Geophysical Imaging For Contaminated Site Characterization
The analysis and management of groundwater flow problems often involve the prediction of fluid flow and/or contaminant migration patterns. These phenomena, however, are strongly influenced by the heterogeneity of the hydrogeological properties of the soil. The purpose of this project is to derive joint geophysical-hydrogeological procedures for the characterization of subsurface flow parameters. The first part of this study presents a formal stochastic approach for the integration of surface seismic data and well data into the identification of the spatial arrangement- location, geometry, and interconnectedness of lithofacies. Towards this goal, the lithology of the subsurface is represented through a random indicator function whose spatial structure is identified from seismic reflection data and well logs. Seismic interval velocities and measures of their uncertainties are computed from normal moveout corrections to the seismic reflection data. Calibration curves constructed from the well logs transform these velocity estimates into a lithology indicator prior probability field. From the well data and the prior probability field, the indicator covariance function and its associated confidence limits are computed. Neighboring lithology logs and the indicator covariance function are then combined to update the indicator probability field. To illustrate the applicability of the proposed characterization procedure, a semi-synthetic case study- based on the Fremont study area near the city of Fremont, California- is performed.

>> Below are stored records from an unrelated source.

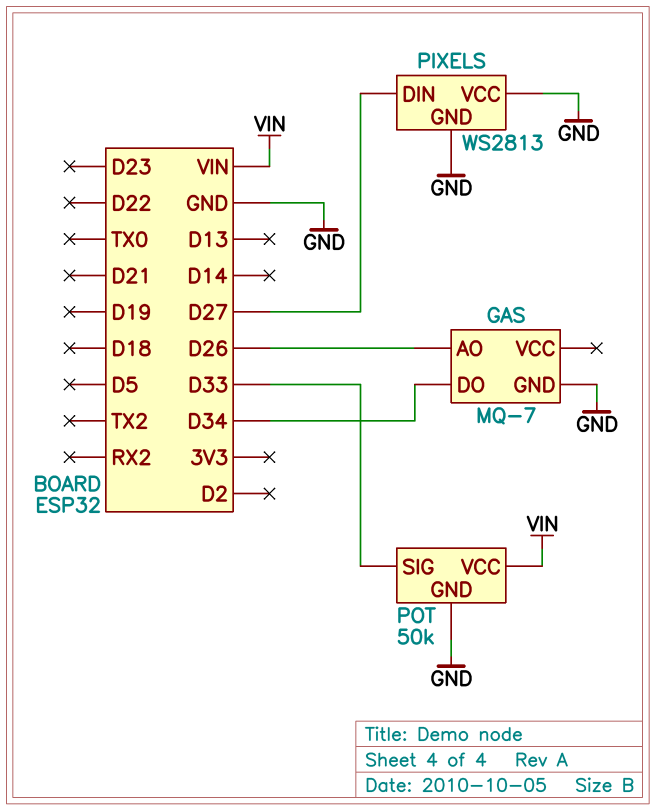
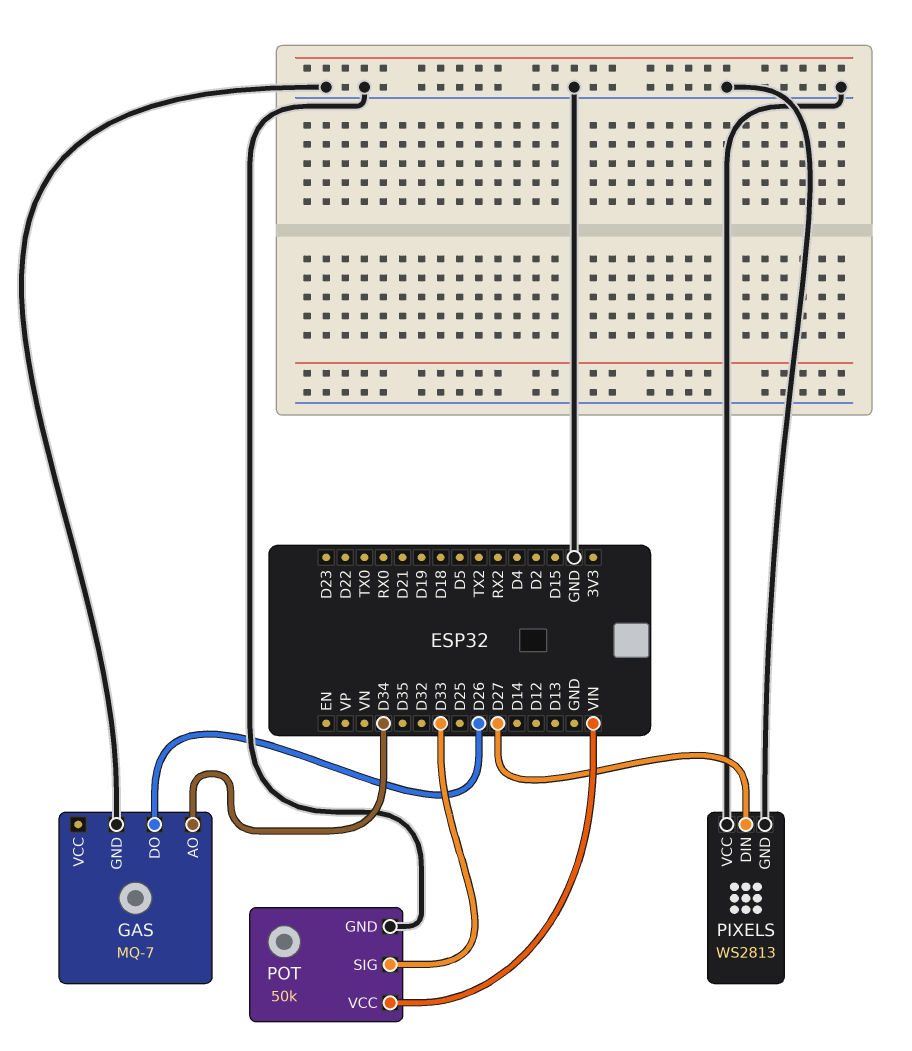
GAS pin AO: D26 -> D34
GAS pin DO: D34 -> D26

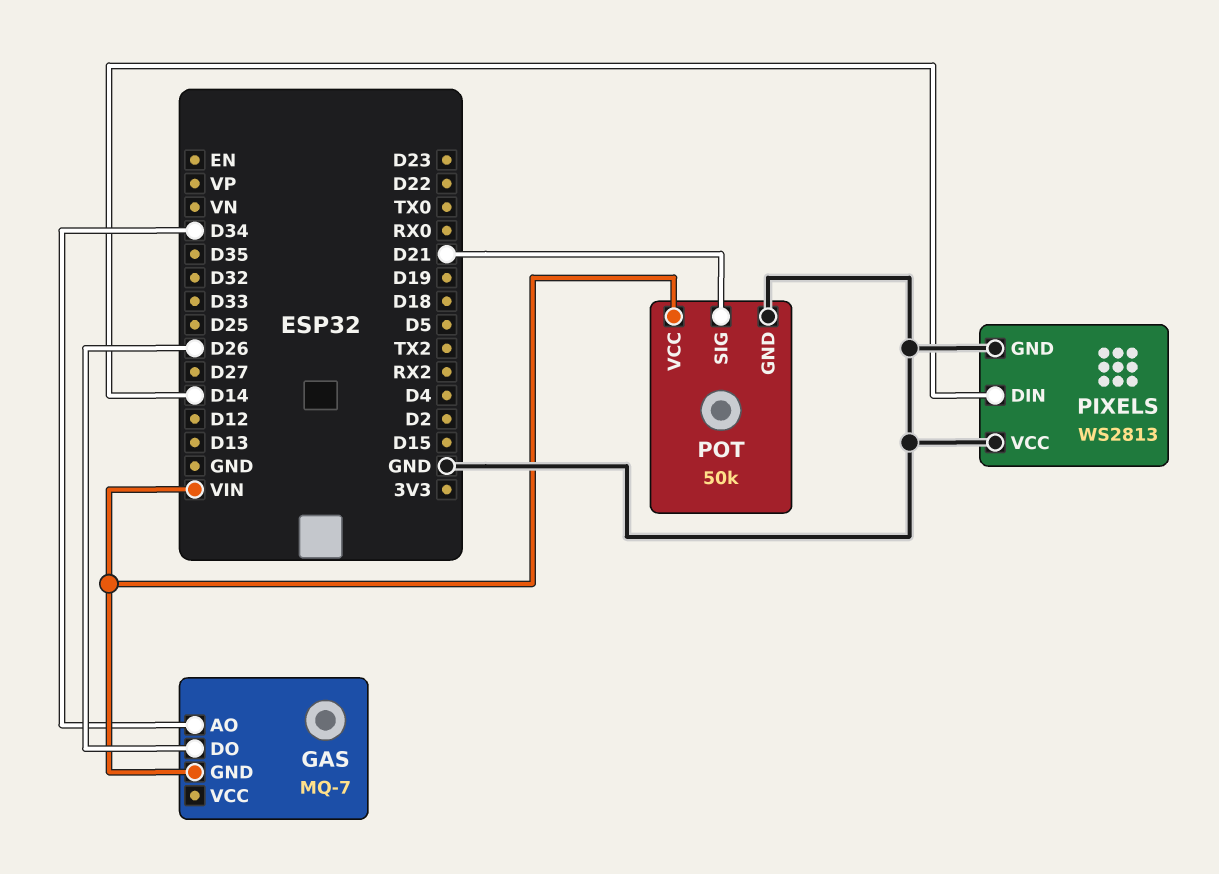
GAS pin GND: GND -> VIN
PIXELS pin DIN: D27 -> D14
POT pin SIG: D33 -> D21

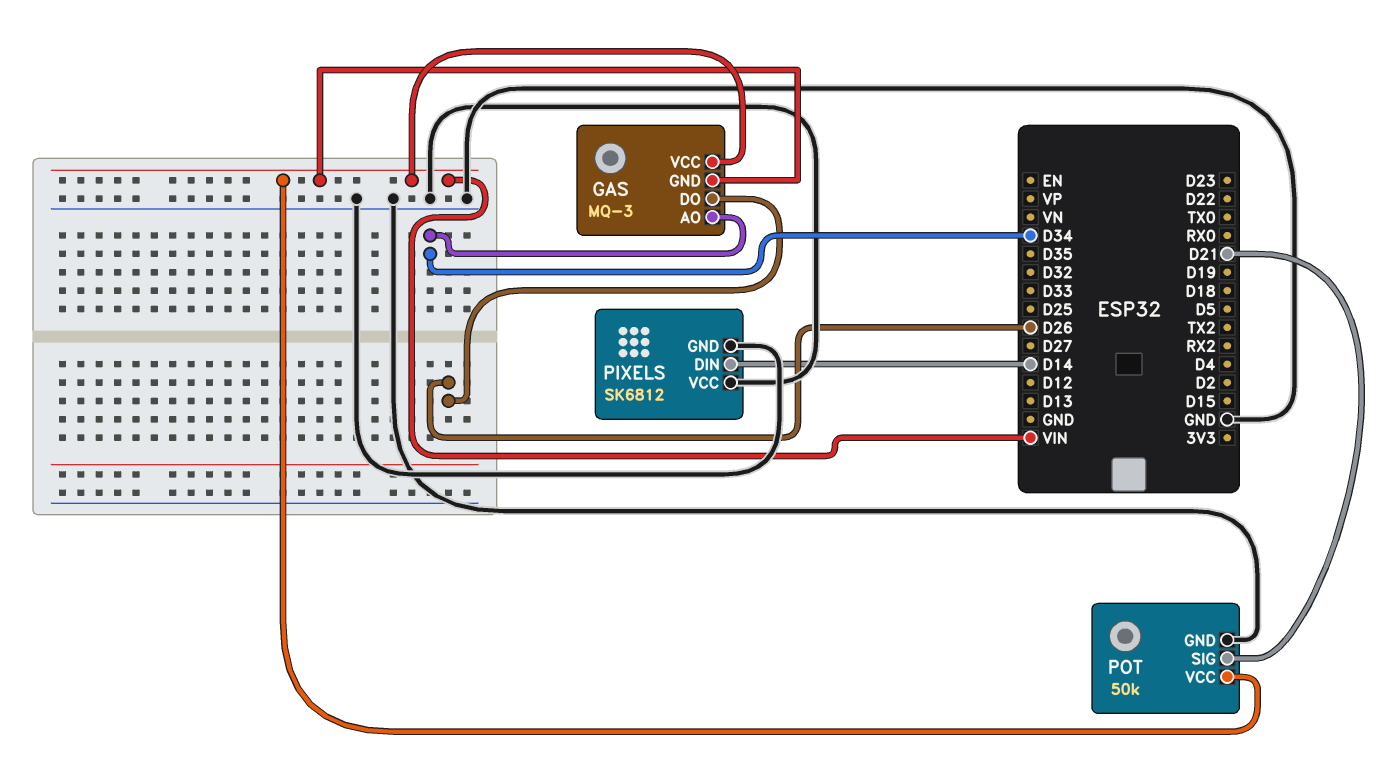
GAS: MQ-7 -> MQ-3
GAS pin VCC: none -> VIN
PIXELS: WS2813 -> SK6812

In the second part of this study, a Bayesian method is developed to estimate the spatial distribution of the permeability. In addition to sparsely sampled permeability and pressure data, the proposed approach incorporates densely sampled seismic velocity data along with semi-empirical relationships between seismic velocity, permeability and pressure. A hydrological inversion is first performed, based solely on the permeability and pressure data. In light of the available seismic data, the velocity-permeability-pressure relationships are then used to update, in a Bayesian sense, the image of the permeability field. To demonstrate the usefulness of this approach, synthetic case studies are performed. For further validation, the proposed methodology is applied to real data collected at Kesterson Reservoir, California. These studies demonstrate that by joining seismic data and hydrological data into a common inverse procedure, improved permeability images can be reproduced.